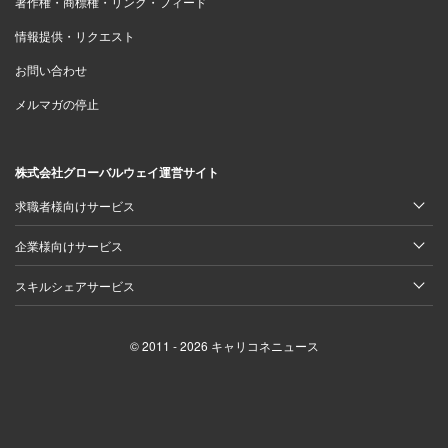
著作権・商標権・リンク・フィード
情報提供・リクエスト
お問い合わせ
メルマガの停止
株式会社グローバルウェイ運営サイト
求職者様向けサービス
企業様向けサービス
スキルシェアサービス
© 2011 - 2026 キャリコネニュース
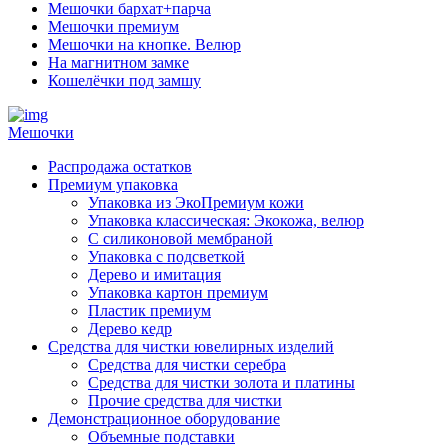
Мешочки бархат+парча
Мешочки премиум
Мешочки на кнопке. Велюр
На магнитном замке
Кошелёчки под замшу
Мешочки
Распродажа остатков
Премиум упаковка
Упаковка из ЭкоПремиум кожи
Упаковка классическая: Экокожа, велюр
С силиконовой мембраной
Упаковка с подсветкой
Дерево и имитация
Упаковка картон премиум
Пластик премиум
Дерево кедр
Средства для чистки ювелирных изделий
Средства для чистки серебра
Средства для чистки золота и платины
Прочие средства для чистки
Демонстрационное оборудование
Объемные подставки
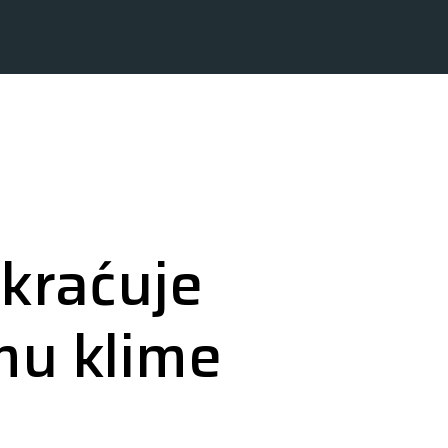
skraćuje
emu klime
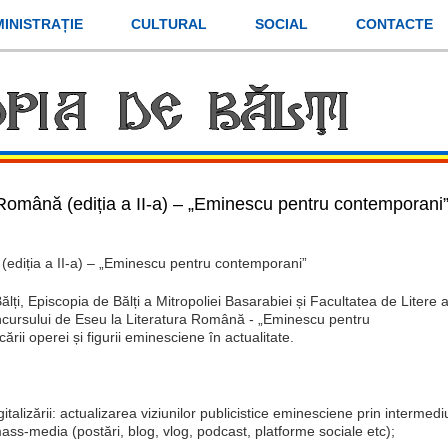
INISTRAȚIE
CULTURAL
SOCIAL
CONTACTE
 Română (ediția a II-a) – „Eminescu pentru contemporani
(ediția a II-a) – „Eminescu pentru contemporani”
lți, Episcopia de Bălți a Mitropoliei Basarabiei și Facultatea de Litere 
cursului de Eseu la Literatura Română - „Eminescu pentru
ării operei și figurii eminesciene în actualitate.
alizării: actualizarea viziunilor publicistice eminesciene prin intermedi
s-media (postări, blog, vlog, podcast, platforme sociale etc);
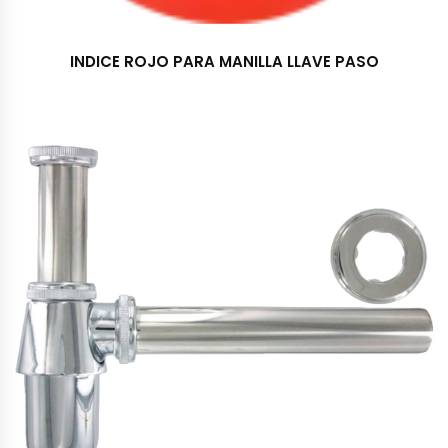
INDICE ROJO PARA MANILLA LLAVE PASO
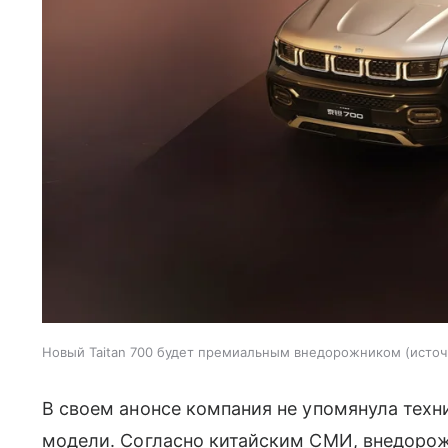
Новый Taitan 700 будет премиальным внедорожником
источ
В своем анонсе компания не упомянула техн
модели. Согласно китайским СМИ, внедорож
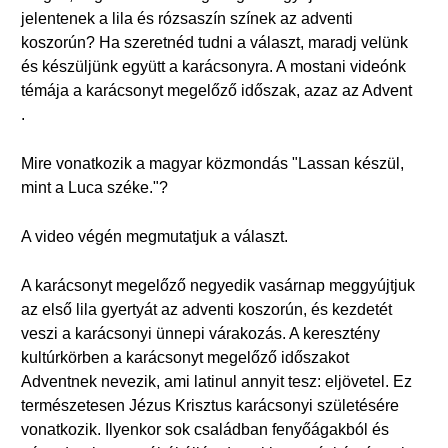
jelentenek a lila és rózsaszín színek az adventi
koszorún? Ha szeretnéd tudni a választ, maradj velünk
és készüljünk együtt a karácsonyra. A mostani videónk
témája a karácsonyt megelőző időszak, azaz az Advent
.
Mire vonatkozik a magyar közmondás "Lassan készül,
mint a Luca széke."?
A video végén megmutatjuk a választ.
A karácsonyt megelőző negyedik vasárnap meggyújtjuk
az első lila gyertyát az adventi koszorún, és kezdetét
veszi a karácsonyi ünnepi várakozás. A keresztény
kultúrkörben a karácsonyt megelőző időszakot
Adventnek nevezik, ami latinul annyit tesz: eljövetel. Ez
természetesen Jézus Krisztus karácsonyi születésére
vonatkozik. Ilyenkor sok családban fenyőágakból és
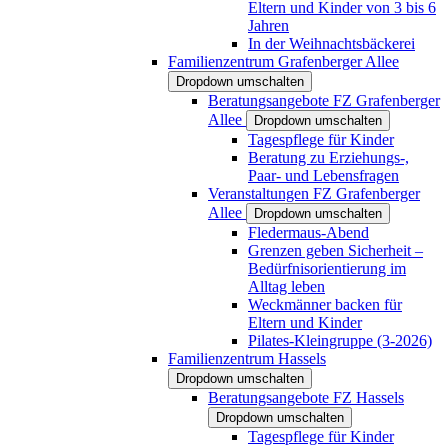
Eltern und Kinder von 3 bis 6
Jahren
In der Weihnachtsbäckerei
Familienzentrum Grafenberger Allee
Dropdown umschalten
Beratungsangebote FZ Grafenberger
Allee
Dropdown umschalten
Tagespflege für Kinder
Beratung zu Erziehungs-,
Paar- und Lebensfragen
Veranstaltungen FZ Grafenberger
Allee
Dropdown umschalten
Fledermaus-Abend
Grenzen geben Sicherheit –
Bedürfnisorientierung im
Alltag leben
Weckmänner backen für
Eltern und Kinder
Pilates-Kleingruppe (3-2026)
Familienzentrum Hassels
Dropdown umschalten
Beratungsangebote FZ Hassels
Dropdown umschalten
Tagespflege für Kinder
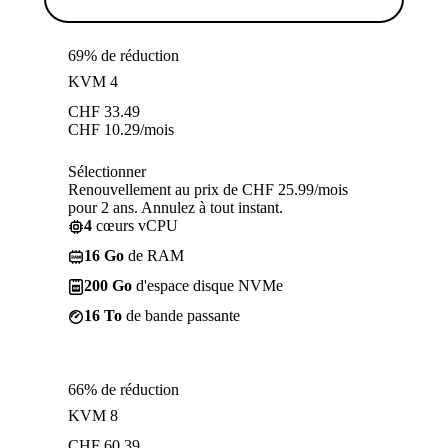
69% de réduction
KVM 4
CHF
33.49
CHF
10.29
/mois
Sélectionner
Renouvellement au prix de CHF 25.99/mois
pour 2 ans. Annulez à tout instant.
4
cœurs vCPU
16 Go
de RAM
200 Go
d'espace disque NVMe
16 To
de bande passante
66% de réduction
KVM 8
CHF
60.39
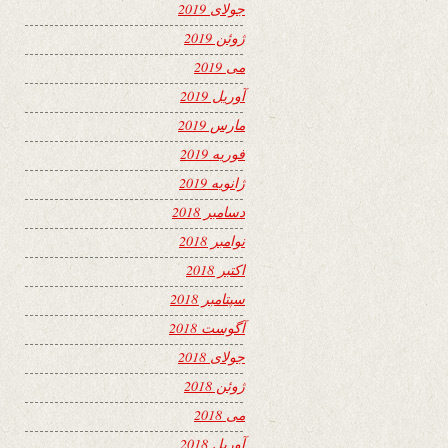
جولای 2019
ژوئن 2019
می 2019
آوریل 2019
مارس 2019
فوریه 2019
ژانویه 2019
دسامبر 2018
نوامبر 2018
اکتبر 2018
سپتامبر 2018
آگوست 2018
جولای 2018
ژوئن 2018
می 2018
آوریل 2018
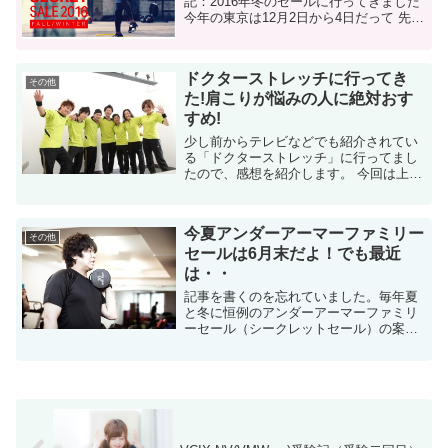
記：2016年冬のセールに行ってきました
今年の東京は12月2日から4日だって 先ほ
どメールで招待状が届きました。 東京は
以下の日程です。 12月2日(金)9:0...
ドクターストレッチに行ってき
その他
た!肩こりが悩みの人に絶対おす
すめ!
少し前からテレビなどでも紹介されてい
る「ドクターストレッチ」に行ってまし
たので、感想を紹介します。 今回は上半
身のストレッチを行ったのですが、評判
どおり驚くほど肩が軽くなりました。ま
た、肩の稼動範囲が広くなりました。 ド
今夏アンダーアーマーファミリー
クタ...
その他
セールは6月末だよ！でも最近
は・・
記事を書くのを忘れていました。毎年夏
と冬に恒例のアンダーアーマーファミリ
ーセール（シークレットセール）の案内
が来ていました。 最近はかなり知名度が
上がってきたブランドなので、数年前か
ら参加人数が劇的に増えているのを肌で
感じます。 ア...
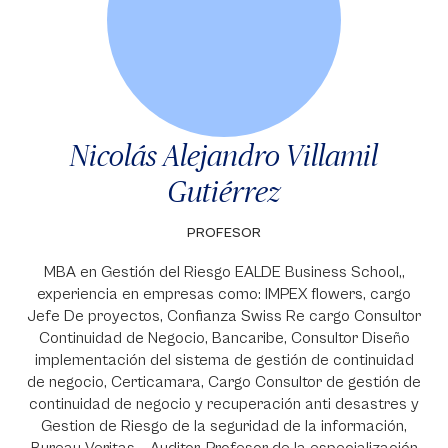
Nicolás Alejandro Villamil
Gutiérrez
PROFESOR
MBA en Gestión del Riesgo EALDE Business School,,
experiencia en empresas como: IMPEX flowers, cargo
Jefe De proyectos, Confianza Swiss Re cargo Consultor
Continuidad de Negocio, Bancaribe, Consultor Diseño
implementación del sistema de gestión de continuidad
de negocio, Certicamara, Cargo Consultor de gestión de
continuidad de negocio y recuperación anti desastres y
Gestion de Riesgo de la seguridad de la información,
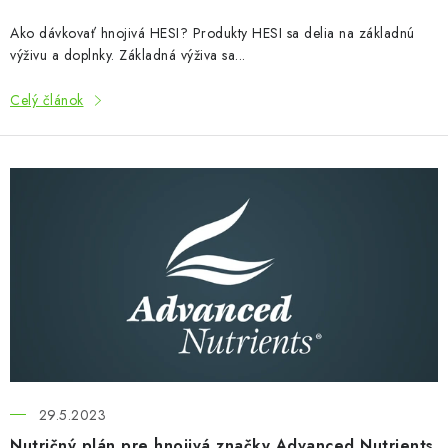
v
Ako dávkovať hnojivá HESI? Produkty HESI sa delia na základnú
výživu a doplnky. Základná výživa sa...
Celý článok
29.5.2023
Nutričný plán pre hnojivá značky Advanced Nutrients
# # # # #
**Problem to solve:**
From the first line of the records down through the line containing "Упаковка классическая: Экокожа, велюр", transcribe exactly those lines and no others, both ends kept, pictures dropped.

**Task result:**
著作権・商標権・リンク・フィード
情報提供・リクエスト
お問い合わせ
メルマガの停止
株式会社グローバルウェイ運営サイト
求職者様向けサービス
企業様向けサービス
スキルシェアサービス
© 2011 - 2026 キャリコネニュース
Мешочки бархат+парча
Мешочки премиум
Мешочки на кнопке. Велюр
На магнитном замке
Кошелёчки под замшу
Мешочки
Распродажа остатков
Премиум упаковка
Упаковка из ЭкоПремиум кожи
Упаковка классическая: Экокожа, велюр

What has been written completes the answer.